In the present case, a patent application directed to CRISP-Cas9 was filed in May 2012 by scientists at the University of California, Berkeley. Shortly after the filing, they published a paper demonstrating their findings in respect of CRISPR-Cas9. Another patent application also directed to CRISP-Cas9 was filed in December 2012 by a team of scientists at the Broad Institute of MIT and Harvard.
Upon filing their patent application, the Broad Institute scientists requested expedited processing at the USPTO and obtained a granted patent in 2014. The application of the Berkeley scientists was then still pending. Following this, the Berkeley scientists instigated a so-called interference procedure at the USPTO requesting a decision on which applicant was entitled to the CRISPR-Cas9 invention. At this time, the United States had not yet implemented a first-to file system and instead applied a first-to-invent system according to which a party being able to show that they were first to invent was entitled to the invention.

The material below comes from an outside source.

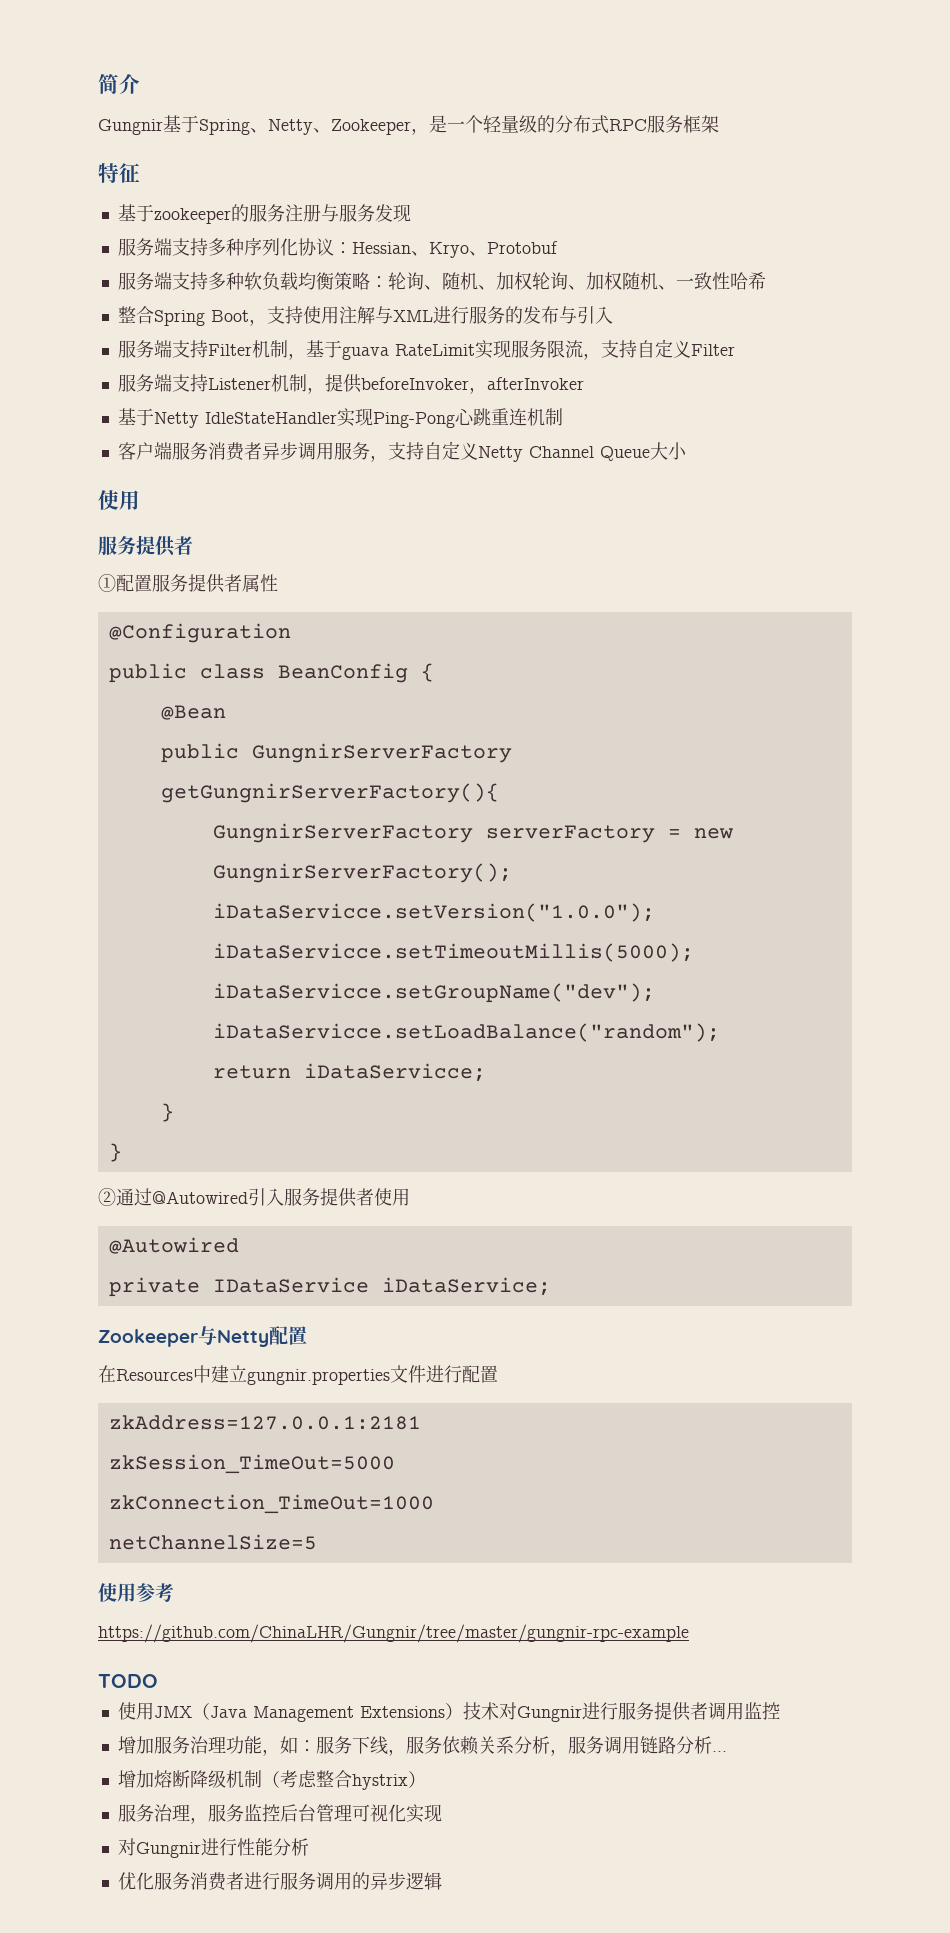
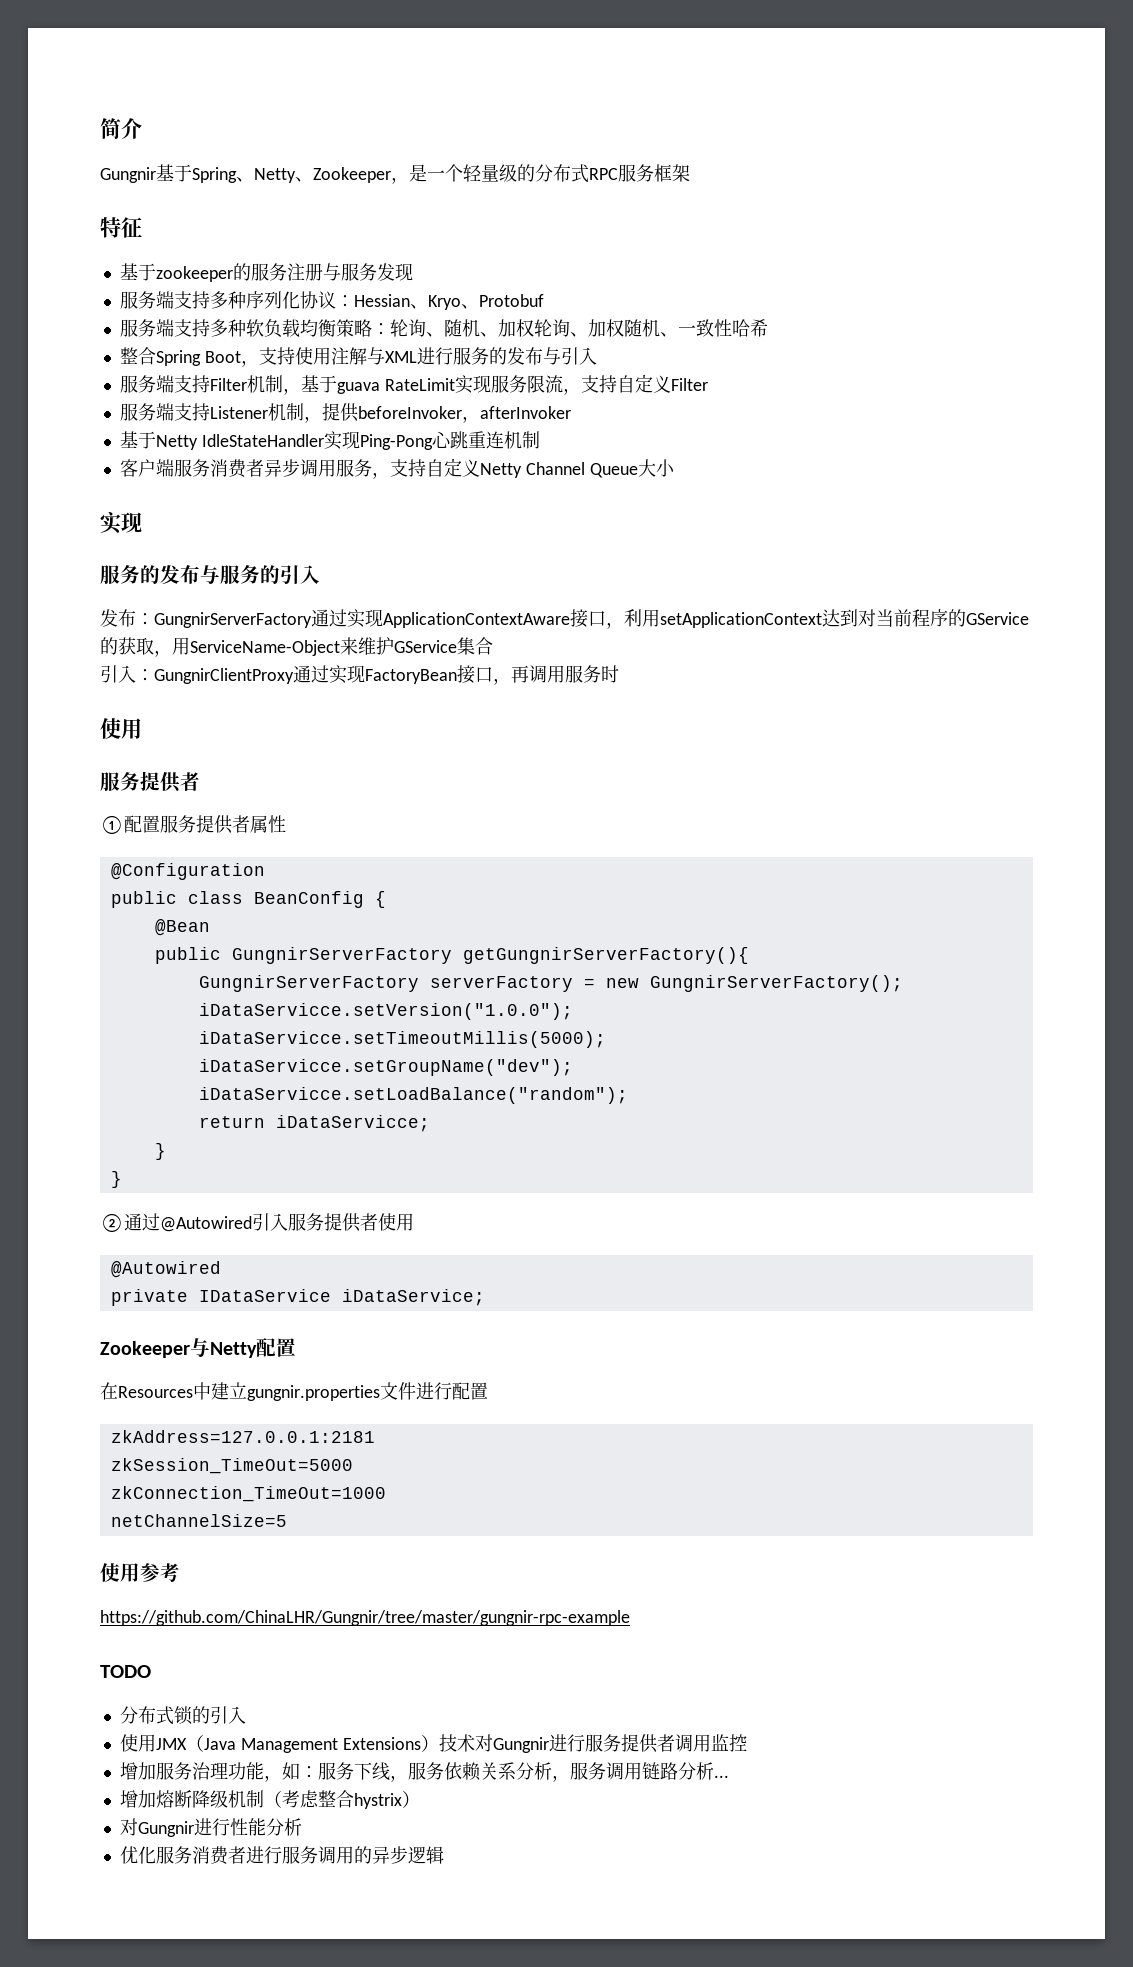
(687, 451) none -> [100,512,142,534] [100,565,320,585] [100,609,1029,629] [100,637,493,657] [100,665,619,685] // 实现 // 服务的发布与服务的引入 // 发布：GungnirServerFactory通过实现ApplicationContextAware接口，利用setApplicationContext达到对当前程序的GService的获取，用ServiceName-Object来维护GService集合 // 引入：GungnirClientProxy通过实现FactoryBean接口，再调用服务时
(158, 1681) none -> [119,1706,246,1725] // 分布式锁的引入
[117,1804,442,1824] // 服务治理，服务监控后台管理可视化实现 -> (420, 1799) none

However, in their ruling, the U.S. Patent Trial and Appeal Board stated that the applications are not directed to the same invention. While the invention of the Board Institute scientists was directed to CRISPR-Cas9 for genome editing in eukaryotic cells, the Berkeley scientists claimed their invention in more general terms and had only showed that it worked in test tubes. Moreover, the U.S. Patent Trial and Appeal Board did not agree with the Berkeley scientists that their previous disclosure of CRISPR-Cas9 rendered the invention of the Board Institute scientists obvious.
It remains to be seen if the Berkeley scientists will appeal the USPTO´s ruling.
Further, if the patent application of the Berkeley scientists results in the grant of a patent, it may have a claim scope encompassing that of the Broad Institute patent thereby potentially preventing the Board Institute scientists from exploiting their invention unless they are granted a license from the Berkeley scientists.
It also remains to be seen what the outcome will be for the corresponding applications in Europe. At this point in time, it can be noted that while an Office Action from the European Patent office indicated allowability for the patent application filed by the Berkeley scientists, this was followed by submissions of third party observations stating that the claims on file do not comply with the requirements of the European Patent Convention.